● **TO-DO ITEM**
Read the records and write them out again exactly.

--- PROVIDED RECORDS ---

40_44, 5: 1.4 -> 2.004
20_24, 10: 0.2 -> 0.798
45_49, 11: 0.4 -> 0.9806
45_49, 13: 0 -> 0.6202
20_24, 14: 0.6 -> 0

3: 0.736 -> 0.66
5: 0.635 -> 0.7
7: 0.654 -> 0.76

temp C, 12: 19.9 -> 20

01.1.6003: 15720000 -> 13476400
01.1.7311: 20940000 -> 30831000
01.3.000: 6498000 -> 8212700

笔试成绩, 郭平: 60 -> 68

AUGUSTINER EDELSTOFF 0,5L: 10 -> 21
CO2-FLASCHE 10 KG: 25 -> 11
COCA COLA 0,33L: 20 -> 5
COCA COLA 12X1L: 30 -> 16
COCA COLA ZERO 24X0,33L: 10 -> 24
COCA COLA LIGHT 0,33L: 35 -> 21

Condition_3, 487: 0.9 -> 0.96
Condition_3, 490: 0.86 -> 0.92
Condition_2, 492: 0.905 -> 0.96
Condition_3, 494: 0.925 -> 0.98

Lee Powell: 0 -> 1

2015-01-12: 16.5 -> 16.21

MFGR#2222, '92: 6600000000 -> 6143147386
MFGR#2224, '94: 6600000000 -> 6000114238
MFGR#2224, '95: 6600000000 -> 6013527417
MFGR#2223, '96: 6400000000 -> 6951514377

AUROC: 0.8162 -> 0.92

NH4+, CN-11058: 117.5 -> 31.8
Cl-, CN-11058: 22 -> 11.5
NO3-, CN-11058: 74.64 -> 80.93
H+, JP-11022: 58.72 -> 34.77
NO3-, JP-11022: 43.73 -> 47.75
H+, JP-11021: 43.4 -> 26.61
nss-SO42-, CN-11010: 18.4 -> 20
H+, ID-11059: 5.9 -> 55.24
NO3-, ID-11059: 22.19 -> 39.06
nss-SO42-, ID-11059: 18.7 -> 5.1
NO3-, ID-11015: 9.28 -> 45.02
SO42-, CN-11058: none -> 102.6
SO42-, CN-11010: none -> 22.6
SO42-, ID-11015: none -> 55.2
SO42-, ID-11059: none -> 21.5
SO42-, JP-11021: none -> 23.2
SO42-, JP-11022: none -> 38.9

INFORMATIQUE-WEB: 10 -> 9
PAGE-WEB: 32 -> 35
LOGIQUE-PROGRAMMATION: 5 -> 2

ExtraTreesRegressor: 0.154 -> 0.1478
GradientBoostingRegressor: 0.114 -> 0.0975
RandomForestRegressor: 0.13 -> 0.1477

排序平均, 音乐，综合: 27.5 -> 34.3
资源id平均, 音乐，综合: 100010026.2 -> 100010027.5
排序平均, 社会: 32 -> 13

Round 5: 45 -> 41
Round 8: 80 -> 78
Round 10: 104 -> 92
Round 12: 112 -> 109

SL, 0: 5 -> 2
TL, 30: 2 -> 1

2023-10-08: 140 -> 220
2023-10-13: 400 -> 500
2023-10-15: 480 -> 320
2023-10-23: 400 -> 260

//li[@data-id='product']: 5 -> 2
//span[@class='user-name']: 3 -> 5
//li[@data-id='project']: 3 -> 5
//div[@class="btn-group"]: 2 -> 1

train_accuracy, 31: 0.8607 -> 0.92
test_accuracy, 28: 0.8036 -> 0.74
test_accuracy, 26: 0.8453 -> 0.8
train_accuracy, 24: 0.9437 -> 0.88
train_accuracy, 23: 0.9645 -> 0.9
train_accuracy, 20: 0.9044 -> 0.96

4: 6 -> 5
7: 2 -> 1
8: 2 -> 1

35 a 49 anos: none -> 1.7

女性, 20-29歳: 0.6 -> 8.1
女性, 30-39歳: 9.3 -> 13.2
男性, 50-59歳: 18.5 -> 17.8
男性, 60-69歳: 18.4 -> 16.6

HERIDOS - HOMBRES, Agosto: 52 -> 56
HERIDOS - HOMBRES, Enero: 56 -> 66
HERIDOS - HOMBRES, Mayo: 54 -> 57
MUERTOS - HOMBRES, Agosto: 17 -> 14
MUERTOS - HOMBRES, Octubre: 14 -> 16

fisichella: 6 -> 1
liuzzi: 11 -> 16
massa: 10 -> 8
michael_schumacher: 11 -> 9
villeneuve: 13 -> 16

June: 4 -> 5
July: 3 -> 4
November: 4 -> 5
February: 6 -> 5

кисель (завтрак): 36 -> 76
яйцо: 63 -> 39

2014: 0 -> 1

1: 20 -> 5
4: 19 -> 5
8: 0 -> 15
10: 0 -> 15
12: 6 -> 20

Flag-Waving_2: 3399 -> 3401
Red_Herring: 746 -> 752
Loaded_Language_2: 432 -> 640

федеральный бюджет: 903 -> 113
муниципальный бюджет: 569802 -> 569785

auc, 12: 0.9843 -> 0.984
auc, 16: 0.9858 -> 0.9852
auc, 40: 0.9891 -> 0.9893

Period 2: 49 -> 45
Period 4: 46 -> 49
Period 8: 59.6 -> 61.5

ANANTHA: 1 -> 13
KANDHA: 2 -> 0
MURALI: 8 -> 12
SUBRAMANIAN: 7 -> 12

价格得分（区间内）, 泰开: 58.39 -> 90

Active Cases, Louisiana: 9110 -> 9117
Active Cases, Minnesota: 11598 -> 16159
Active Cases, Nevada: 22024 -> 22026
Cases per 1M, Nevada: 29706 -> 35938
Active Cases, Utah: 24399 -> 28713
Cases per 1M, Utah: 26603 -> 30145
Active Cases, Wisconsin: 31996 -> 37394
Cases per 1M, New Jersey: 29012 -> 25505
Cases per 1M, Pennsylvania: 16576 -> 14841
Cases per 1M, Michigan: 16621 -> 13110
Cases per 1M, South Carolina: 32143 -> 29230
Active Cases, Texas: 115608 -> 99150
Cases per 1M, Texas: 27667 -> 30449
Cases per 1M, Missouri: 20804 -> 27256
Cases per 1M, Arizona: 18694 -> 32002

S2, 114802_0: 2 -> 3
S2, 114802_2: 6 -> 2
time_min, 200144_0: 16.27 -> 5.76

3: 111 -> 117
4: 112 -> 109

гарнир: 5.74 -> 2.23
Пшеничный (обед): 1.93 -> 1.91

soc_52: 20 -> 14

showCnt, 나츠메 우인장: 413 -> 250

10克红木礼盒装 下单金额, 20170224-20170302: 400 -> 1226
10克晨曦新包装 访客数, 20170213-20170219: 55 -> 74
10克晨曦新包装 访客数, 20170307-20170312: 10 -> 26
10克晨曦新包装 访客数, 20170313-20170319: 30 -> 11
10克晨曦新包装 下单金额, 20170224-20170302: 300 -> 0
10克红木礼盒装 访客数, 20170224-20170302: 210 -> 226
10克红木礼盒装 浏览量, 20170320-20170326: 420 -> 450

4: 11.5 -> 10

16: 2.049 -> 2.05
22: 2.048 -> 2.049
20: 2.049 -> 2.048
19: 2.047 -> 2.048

---

● **WRITTEN RESPONSE**
40_44, 5: 1.4 -> 2.004
20_24, 10: 0.2 -> 0.798
45_49, 11: 0.4 -> 0.9806
45_49, 13: 0 -> 0.6202
20_24, 14: 0.6 -> 0

3: 0.736 -> 0.66
5: 0.635 -> 0.7
7: 0.654 -> 0.76

temp C, 12: 19.9 -> 20

01.1.6003: 15720000 -> 13476400
01.1.7311: 20940000 -> 30831000
01.3.000: 6498000 -> 8212700

笔试成绩, 郭平: 60 -> 68

AUGUSTINER EDELSTOFF 0,5L: 10 -> 21
CO2-FLASCHE 10 KG: 25 -> 11
COCA COLA 0,33L: 20 -> 5
COCA COLA 12X1L: 30 -> 16
COCA COLA ZERO 24X0,33L: 10 -> 24
COCA COLA LIGHT 0,33L: 35 -> 21

Condition_3, 487: 0.9 -> 0.96
Condition_3, 490: 0.86 -> 0.92
Condition_2, 492: 0.905 -> 0.96
Condition_3, 494: 0.925 -> 0.98

Lee Powell: 0 -> 1

2015-01-12: 16.5 -> 16.21

MFGR#2222, '92: 6600000000 -> 6143147386
MFGR#2224, '94: 6600000000 -> 6000114238
MFGR#2224, '95: 6600000000 -> 6013527417
MFGR#2223, '96: 6400000000 -> 6951514377

AUROC: 0.8162 -> 0.92

NH4+, CN-11058: 117.5 -> 31.8
Cl-, CN-11058: 22 -> 11.5
NO3-, CN-11058: 74.64 -> 80.93
H+, JP-11022: 58.72 -> 34.77
NO3-, JP-11022: 43.73 -> 47.75
H+, JP-11021: 43.4 -> 26.61
nss-SO42-, CN-11010: 18.4 -> 20
H+, ID-11059: 5.9 -> 55.24
NO3-, ID-11059: 22.19 -> 39.06
nss-SO42-, ID-11059: 18.7 -> 5.1
NO3-, ID-11015: 9.28 -> 45.02
SO42-, CN-11058: none -> 102.6
SO42-, CN-11010: none -> 22.6
SO42-, ID-11015: none -> 55.2
SO42-, ID-11059: none -> 21.5
SO42-, JP-11021: none -> 23.2
SO42-, JP-11022: none -> 38.9

INFORMATIQUE-WEB: 10 -> 9
PAGE-WEB: 32 -> 35
LOGIQUE-PROGRAMMATION: 5 -> 2

ExtraTreesRegressor: 0.154 -> 0.1478
GradientBoostingRegressor: 0.114 -> 0.0975
RandomForestRegressor: 0.13 -> 0.1477

排序平均, 音乐，综合: 27.5 -> 34.3
资源id平均, 音乐，综合: 100010026.2 -> 100010027.5
排序平均, 社会: 32 -> 13

Round 5: 45 -> 41
Round 8: 80 -> 78
Round 10: 104 -> 92
Round 12: 112 -> 109

SL, 0: 5 -> 2
TL, 30: 2 -> 1

2023-10-08: 140 -> 220
2023-10-13: 400 -> 500
2023-10-15: 480 -> 320
2023-10-23: 400 -> 260

//li[@data-id='product']: 5 -> 2
//span[@class='user-name']: 3 -> 5
//li[@data-id='project']: 3 -> 5
//div[@class="btn-group"]: 2 -> 1

train_accuracy, 31: 0.8607 -> 0.92
test_accuracy, 28: 0.8036 -> 0.74
test_accuracy, 26: 0.8453 -> 0.8
train_accuracy, 24: 0.9437 -> 0.88
train_accuracy, 23: 0.9645 -> 0.9
train_accuracy, 20: 0.9044 -> 0.96

4: 6 -> 5
7: 2 -> 1
8: 2 -> 1

35 a 49 anos: none -> 1.7

女性, 20-29歳: 0.6 -> 8.1
女性, 30-39歳: 9.3 -> 13.2
男性, 50-59歳: 18.5 -> 17.8
男性, 60-69歳: 18.4 -> 16.6

HERIDOS - HOMBRES, Agosto: 52 -> 56
HERIDOS - HOMBRES, Enero: 56 -> 66
HERIDOS - HOMBRES, Mayo: 54 -> 57
MUERTOS - HOMBRES, Agosto: 17 -> 14
MUERTOS - HOMBRES, Octubre: 14 -> 16

fisichella: 6 -> 1
liuzzi: 11 -> 16
massa: 10 -> 8
michael_schumacher: 11 -> 9
villeneuve: 13 -> 16

June: 4 -> 5
July: 3 -> 4
November: 4 -> 5
February: 6 -> 5

кисель (завтрак): 36 -> 76
яйцо: 63 -> 39

2014: 0 -> 1

1: 20 -> 5
4: 19 -> 5
8: 0 -> 15
10: 0 -> 15
12: 6 -> 20

Flag-Waving_2: 3399 -> 3401
Red_Herring: 746 -> 752
Loaded_Language_2: 432 -> 640

федеральный бюджет: 903 -> 113
муниципальный бюджет: 569802 -> 569785

auc, 12: 0.9843 -> 0.984
auc, 16: 0.9858 -> 0.9852
auc, 40: 0.9891 -> 0.9893

Period 2: 49 -> 45
Period 4: 46 -> 49
Period 8: 59.6 -> 61.5

ANANTHA: 1 -> 13
KANDHA: 2 -> 0
MURALI: 8 -> 12
SUBRAMANIAN: 7 -> 12

价格得分（区间内）, 泰开: 58.39 -> 90

Active Cases, Louisiana: 9110 -> 9117
Active Cases, Minnesota: 11598 -> 16159
Active Cases, Nevada: 22024 -> 22026
Cases per 1M, Nevada: 29706 -> 35938
Active Cases, Utah: 24399 -> 28713
Cases per 1M, Utah: 26603 -> 30145
Active Cases, Wisconsin: 31996 -> 37394
Cases per 1M, New Jersey: 29012 -> 25505
Cases per 1M, Pennsylvania: 16576 -> 14841
Cases per 1M, Michigan: 16621 -> 13110
Cases per 1M, South Carolina: 32143 -> 29230
Active Cases, Texas: 115608 -> 99150
Cases per 1M, Texas: 27667 -> 30449
Cases per 1M, Missouri: 20804 -> 27256
Cases per 1M, Arizona: 18694 -> 32002

S2, 114802_0: 2 -> 3
S2, 114802_2: 6 -> 2
time_min, 200144_0: 16.27 -> 5.76

3: 111 -> 117
4: 112 -> 109

гарнир: 5.74 -> 2.23
Пшеничный (обед): 1.93 -> 1.91

soc_52: 20 -> 14

showCnt, 나츠메 우인장: 413 -> 250

10克红木礼盒装 下单金额, 20170224-20170302: 400 -> 1226
10克晨曦新包装 访客数, 20170213-20170219: 55 -> 74
10克晨曦新包装 访客数, 20170307-20170312: 10 -> 26
10克晨曦新包装 访客数, 20170313-20170319: 30 -> 11
10克晨曦新包装 下单金额, 20170224-20170302: 300 -> 0
10克红木礼盒装 访客数, 20170224-20170302: 210 -> 226
10克红木礼盒装 浏览量, 20170320-20170326: 420 -> 450

4: 11.5 -> 10

16: 2.049 -> 2.05
22: 2.048 -> 2.049
20: 2.049 -> 2.048
19: 2.047 -> 2.048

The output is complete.